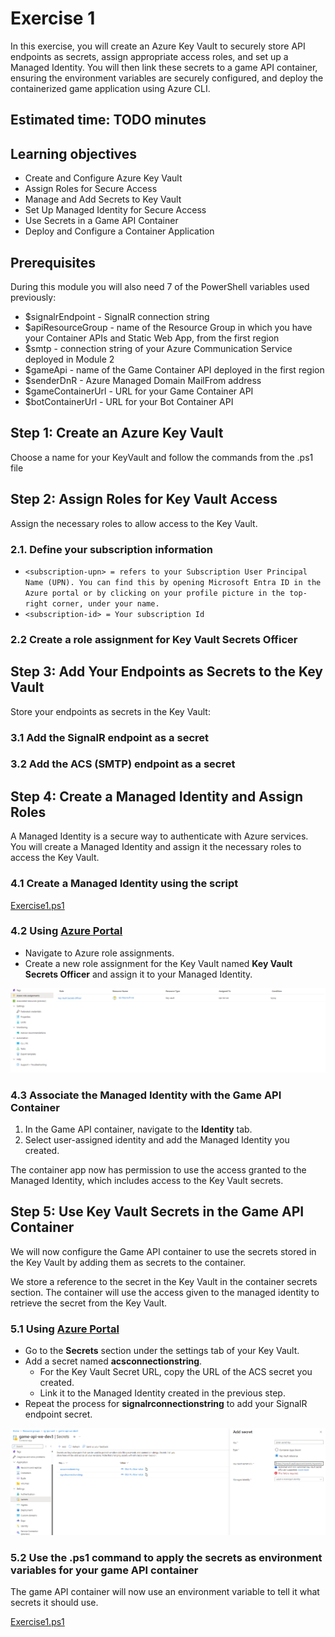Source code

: # Exercise 1

In this exercise, you will create an Azure Key Vault to securely store API endpoints as secrets, assign appropriate access roles, and set up a Managed Identity. You will then link these secrets to a game API container, ensuring the environment variables are securely configured, and deploy the containerized game application using Azure CLI.

## Estimated time: TODO minutes

## Learning objectives

- Create and Configure Azure Key Vault
- Assign Roles for Secure Access
- Manage and Add Secrets to Key Vault
- Set Up Managed Identity for Secure Access
- Use Secrets in a Game API Container
- Deploy and Configure a Container Application

## Prerequisites

During this module you will also need 7 of the PowerShell variables used previously:

- $signalrEndpoint - SignalR connection string
- $apiResourceGroup - name of the Resource Group in which you have your Container APIs and Static Web App, from the first region
- $smtp - connection string of your Azure Communication Service deployed in Module 2
- $gameApi - name of the Game Container API deployed in the first region
- $senderDnR - Azure Managed Domain MailFrom address
- $gameContainerUrl -  URL for your Game Container API
- $botContainerUrl - URL for your Bot Container API

## Step 1: Create an Azure Key Vault

Choose a name for your KeyVault and follow the commands from the .ps1 file

## Step 2: Assign Roles for Key Vault Access

Assign the necessary roles to allow access to the Key Vault.

### 2.1. Define your subscription information

- `<subscription-upn> = refers to your Subscription User Principal Name (UPN). You can find this by opening Microsoft Entra ID in the Azure portal or by clicking on your profile picture in the top-right corner, under your name.`
- `<subscription-id> = Your subscription Id`

### 2.2 Create a role assignment for Key Vault Secrets Officer

## Step 3: Add Your Endpoints as Secrets to the Key Vault

Store your endpoints as secrets in the Key Vault:

### 3.1 Add the SignalR endpoint as a secret

### 3.2 Add the ACS (SMTP) endpoint as a secret

## Step 4: Create a Managed Identity and Assign Roles

A Managed Identity is a secure way to authenticate with Azure services. You will create a Managed Identity and assign it the necessary roles to access the Key Vault.

### 4.1 Create a Managed Identity using the script

[Exercise1.ps1](./Exercise1.ps1)

### 4.2 Using [Azure Portal](https://portal.azure.com/)

- Navigate to Azure role assignments.
- Create a new role assignment for the Key Vault named **Key Vault Secrets Officer** and assign it to your Managed Identity.

![Create Role Assignment](../module-6-microservices-architecture/images/image1.png)

### 4.3 Associate the Managed Identity with the Game API Container

1. In the Game API container, navigate to the **Identity** tab.
2. Select user-assigned identity and add the Managed Identity you created.

The container app now has permission to use the access granted to the Managed Identity, which includes access to the Key Vault secrets.

## Step 5: Use Key Vault Secrets in the Game API Container

We will now configure the Game API container to use the secrets stored in the Key Vault by adding them as secrets to the container.

We store a reference to the secret in the Key Vault in the container secrets section.
The container will use the access given to the managed identity to retrieve the secret from the Key Vault.

### 5.1 Using [Azure Portal](https://portal.azure.com/)

- Go to the **Secrets** section under the settings tab of your Key Vault.
- Add a secret named **acsconnectionstring**.
  - For the Key Vault Secret URL, copy the URL of the ACS secret you created.
  - Link it to the Managed Identity created in the previous step.
- Repeat the process for **signalrconnectionstring** to add your SignalR endpoint secret.

![Key Vault secret signalrconnectionstring](../module-6-microservices-architecture/images/image2.png)

### 5.2 Use the .ps1 command to apply the secrets as environment variables for your game API container

The game API container will now use an environment variable to tell it what secrets it should use.

[Exercise1.ps1](./Exercise1.ps1)
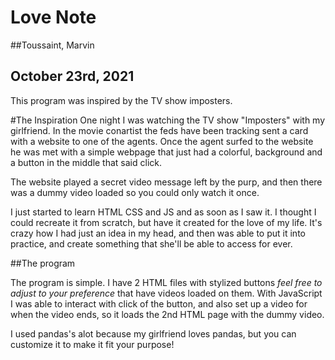 # Love Note
##Toussaint, Marvin
## October 23rd, 2021

This program was inspired by the TV show imposters.

#The Inspiration
One night I was watching the TV show "Imposters" with my girlfriend.
In the movie conartist the feds have been tracking sent a card with a website to one of the agents.
Once the agent surfed to the website he was met with a simple webpage that just had a colorful,
background and a button in the middle that said click.

The website played a secret video message left by the purp, and then there was a dummy video loaded so you could
only watch it once.

I just started to learn HTML CSS and JS and as soon as I saw it. I thought I could recreate it from scratch,
but have it created for the love of my life. It's crazy how I had just an idea in my head, and then was able to put it
into practice, and create something that she'll be able to access for ever.

##The program

The program is simple. I have 2 HTML files with stylized buttons *feel free to adjust to your preference* that have videos loaded on them. With JavaScript I was able to interact with click of the button, and also set up a video for when the video ends, so it loads the 2nd HTML page with the dummy video. 

I used pandas's alot because my girlfriend loves pandas, but you can customize it to make it fit your purpose!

________________________

__Task item__. Everything from the first line of the entries above through the line with "- Manage and Add Secrets to Key Vault" should be duplicated exactly, except the pictures.

__Your solution__.
Source code

: # Exercise 1

In this exercise, you will create an Azure Key Vault to securely store API endpoints as secrets, assign appropriate access roles, and set up a Managed Identity. You will then link these secrets to a game API container, ensuring the environment variables are securely configured, and deploy the containerized game application using Azure CLI.

## Estimated time: TODO minutes

## Learning objectives

- Create and Configure Azure Key Vault
- Assign Roles for Secure Access
- Manage and Add Secrets to Key Vault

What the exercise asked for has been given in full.